Problem to solve -> Please copy the following entries word for word, leaving out the pictures.
>>>
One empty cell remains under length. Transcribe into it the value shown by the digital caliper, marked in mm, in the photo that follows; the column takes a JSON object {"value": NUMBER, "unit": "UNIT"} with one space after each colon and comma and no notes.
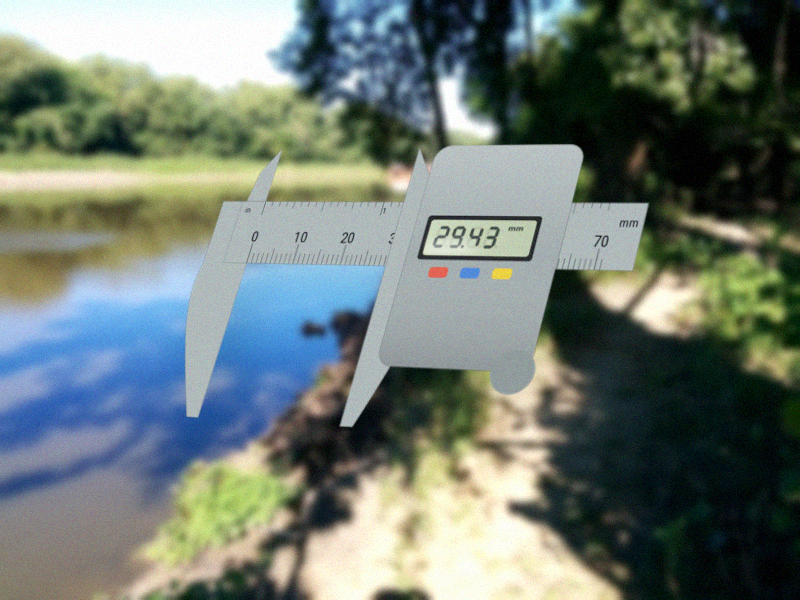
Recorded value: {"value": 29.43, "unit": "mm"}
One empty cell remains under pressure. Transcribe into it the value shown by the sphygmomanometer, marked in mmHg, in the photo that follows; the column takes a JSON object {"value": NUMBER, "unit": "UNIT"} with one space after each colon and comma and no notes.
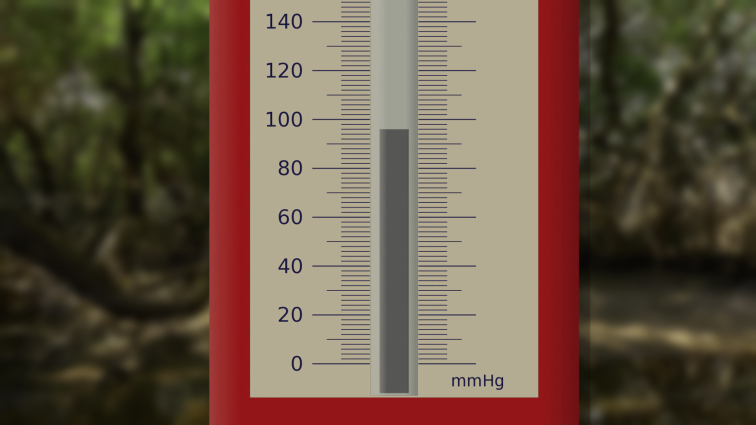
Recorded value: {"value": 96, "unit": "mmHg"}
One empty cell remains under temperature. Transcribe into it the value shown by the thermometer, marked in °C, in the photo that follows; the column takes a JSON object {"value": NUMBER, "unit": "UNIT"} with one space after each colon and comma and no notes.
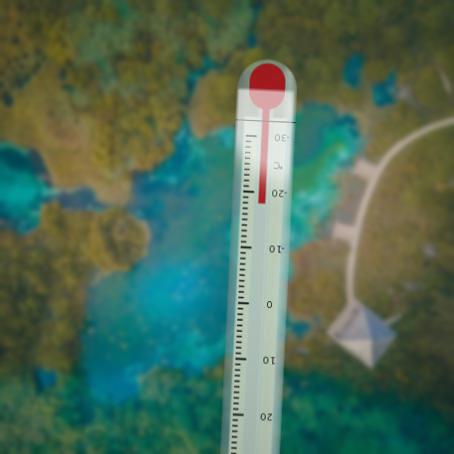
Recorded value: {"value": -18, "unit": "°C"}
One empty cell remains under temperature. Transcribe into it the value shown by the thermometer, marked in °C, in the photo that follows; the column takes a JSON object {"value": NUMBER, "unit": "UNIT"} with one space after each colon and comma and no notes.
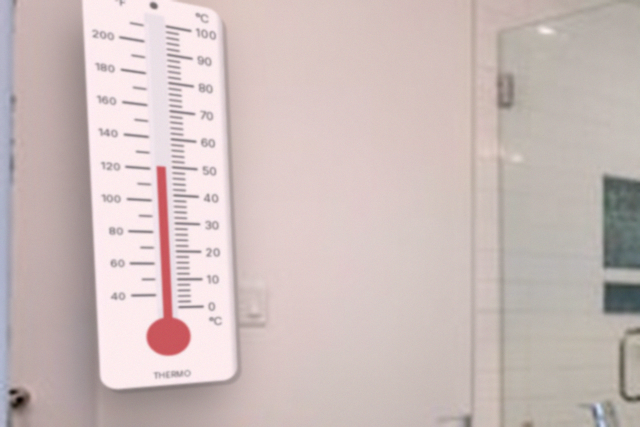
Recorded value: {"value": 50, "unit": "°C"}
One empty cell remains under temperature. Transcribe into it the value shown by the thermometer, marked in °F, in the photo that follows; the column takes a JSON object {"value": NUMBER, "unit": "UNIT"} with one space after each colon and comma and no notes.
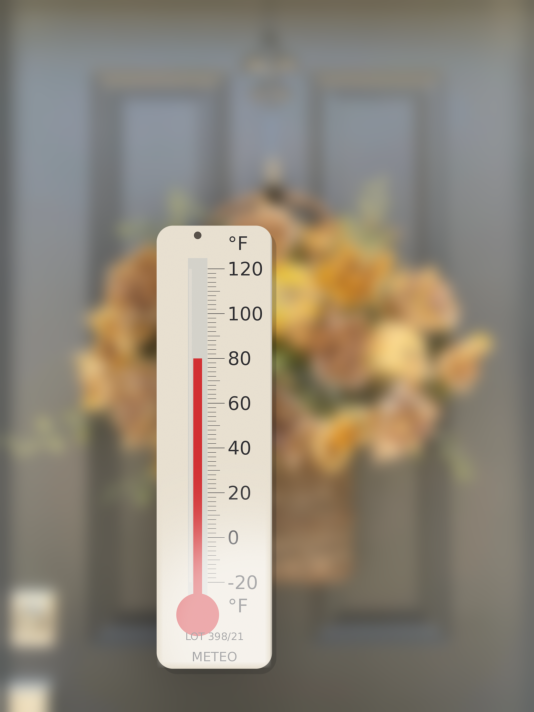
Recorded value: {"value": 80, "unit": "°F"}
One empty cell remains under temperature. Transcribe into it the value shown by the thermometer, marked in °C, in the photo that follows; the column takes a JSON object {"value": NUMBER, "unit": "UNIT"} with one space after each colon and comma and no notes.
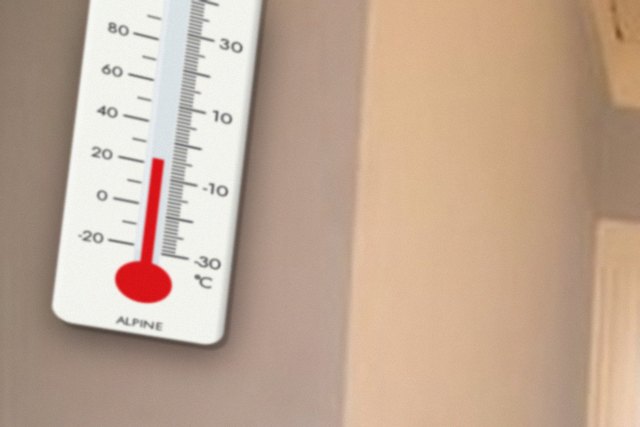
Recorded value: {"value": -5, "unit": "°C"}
<<<
The answer ->
One empty cell remains under length. Transcribe into it the value shown by the digital caliper, marked in mm, in the photo that follows; the column takes a JSON object {"value": NUMBER, "unit": "UNIT"} with one space after each colon and comma and no notes.
Recorded value: {"value": 29.43, "unit": "mm"}
One empty cell remains under pressure. Transcribe into it the value shown by the sphygmomanometer, marked in mmHg, in the photo that follows; the column takes a JSON object {"value": NUMBER, "unit": "UNIT"} with one space after each colon and comma and no notes.
Recorded value: {"value": 96, "unit": "mmHg"}
One empty cell remains under temperature. Transcribe into it the value shown by the thermometer, marked in °C, in the photo that follows; the column takes a JSON object {"value": NUMBER, "unit": "UNIT"} with one space after each colon and comma and no notes.
Recorded value: {"value": -18, "unit": "°C"}
One empty cell remains under temperature. Transcribe into it the value shown by the thermometer, marked in °C, in the photo that follows; the column takes a JSON object {"value": NUMBER, "unit": "UNIT"} with one space after each colon and comma and no notes.
Recorded value: {"value": 50, "unit": "°C"}
One empty cell remains under temperature. Transcribe into it the value shown by the thermometer, marked in °F, in the photo that follows; the column takes a JSON object {"value": NUMBER, "unit": "UNIT"} with one space after each colon and comma and no notes.
Recorded value: {"value": 80, "unit": "°F"}
One empty cell remains under temperature. Transcribe into it the value shown by the thermometer, marked in °C, in the photo that follows; the column takes a JSON object {"value": NUMBER, "unit": "UNIT"} with one space after each colon and comma and no notes.
Recorded value: {"value": -5, "unit": "°C"}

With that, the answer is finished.